Increased permeability, dilation, reduced flow and plasma leakage
What benefits does increased vascular permeability and leakage bring?
More antibodies, proteins (increased activation of immune system’s tissue repair), a bigger barrier to healthy tissues, higher leukocyte migration
List the soluble mediators, their sources and their actions when released at an injury (5)
- Histamine - mast cells, basophils, platelets -> vasodilation, increased vascular permeability, endothelial activation
- Prostaglandins - mast cells, leukocytes -> vasodilation, pain, fever
- Cytokines (TNF, IL-1) - macrophages, endothelial cells and mast cells -> endothelial activation (adhesion molecules), fever, malaise, pain, anorexia, shock
- Chemokines - leukocytes, activated macrophages -> chemotaxis, leukocyte activation
- Complement (C5a, C3a, C4a) - plasma (produced in liver) -> leukocyte chemotaxis and activation, vasodilation (mast cell stimulation), opsonisation
What is exudate and what is its function?
Fluid, proteins and cells that have seeped out of a blood vessel which form a barrie inbetween inflamed tissue and healthy tissue
What cell is recruited first?
neutrophils
How does chemotaxis happen?
Chemokines diffuse out to form a gradient and leukocytes expressing complementary receptors migrate toward the chemokine source.

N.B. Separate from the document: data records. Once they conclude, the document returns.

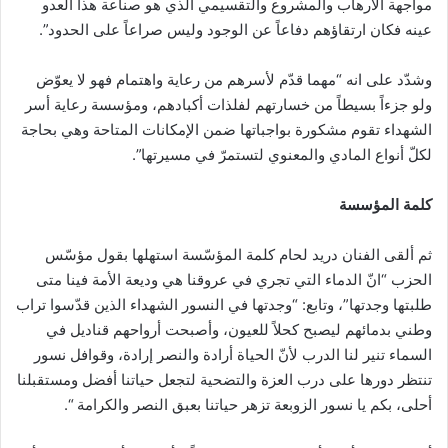
مواجهة الارهاب والمشروع والتقسيمي الذي هو صناعة هذا العدو
عينه فكان ارتقاؤهم دفاعاً عن الوجود وليس صراعاً على الحدود”.
وشدّد على انه “مهما قدّم لأسرهم من رعاية واهتمام فهو لا يعوّض
ولو جزءاً بسيطاً من خسارتهم لفلذات أكبادهم، ومؤسسة رعاية أسر
الشهداء تقوم مشكورة بواجباتها ضمن الإمكانات المتاحة وهي بحاجة
لكلّ أنواع المادي والمعنوي لتستمرّ في مسيرتها”.
كلمة المؤسسة
ثم ألقى الفنان دريد لحام كلمة المؤسّسة استهلها بقول مؤسّس
الحزب “انّ الدماء التي تجري في عروقنا هي وديعة الأمة فينا متى
طلبتها وجدتها”، وتابع: “وجدتها في النسور الشهداء الذين قدّسوا تراب
وطني بدمائهم ليصبح كحلاً للعيون، وأصبحت أرواحهم قناديل في
السماء تنير لنا الدرب لأنّ الحياة أرادة والنصر إرادة، وقوافل نسور
تنتظر دورها على درب العزة والتضحية لتجعل حياتنا أفضل ومستقبلنا
أحلى، بكم يا نسور الزوبعة تزهر حياتنا بعبق النصر والكرامة “.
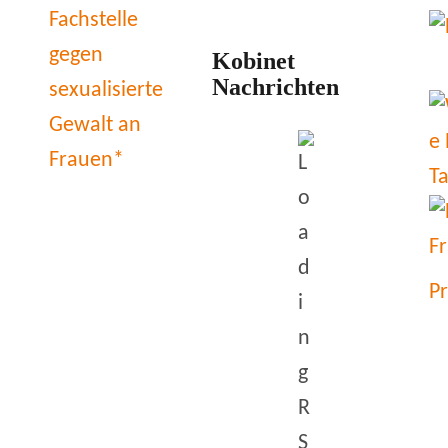
Kobinet
Nachrichten
P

Explain neutrophil extravasation
- Chemo-attraction - cytokines -> endothelial upregulation of adhesion molecules - selectins
- Rolling adhesion - carbohydrate ligands in a low affinity state on neutrophils bind selectins (e.g. PSGL1 binds P and E-selectins)
- Tight adhesion - chemokines promote low to high affinity switch in integrin LFA-1, Mac-1 - enhance binding to ligands e.g. ICAM-1/2
- Transmigration - Cytoskeletal rearrangement and extension of pseudopodia mediated by PECAM interactions on both cells.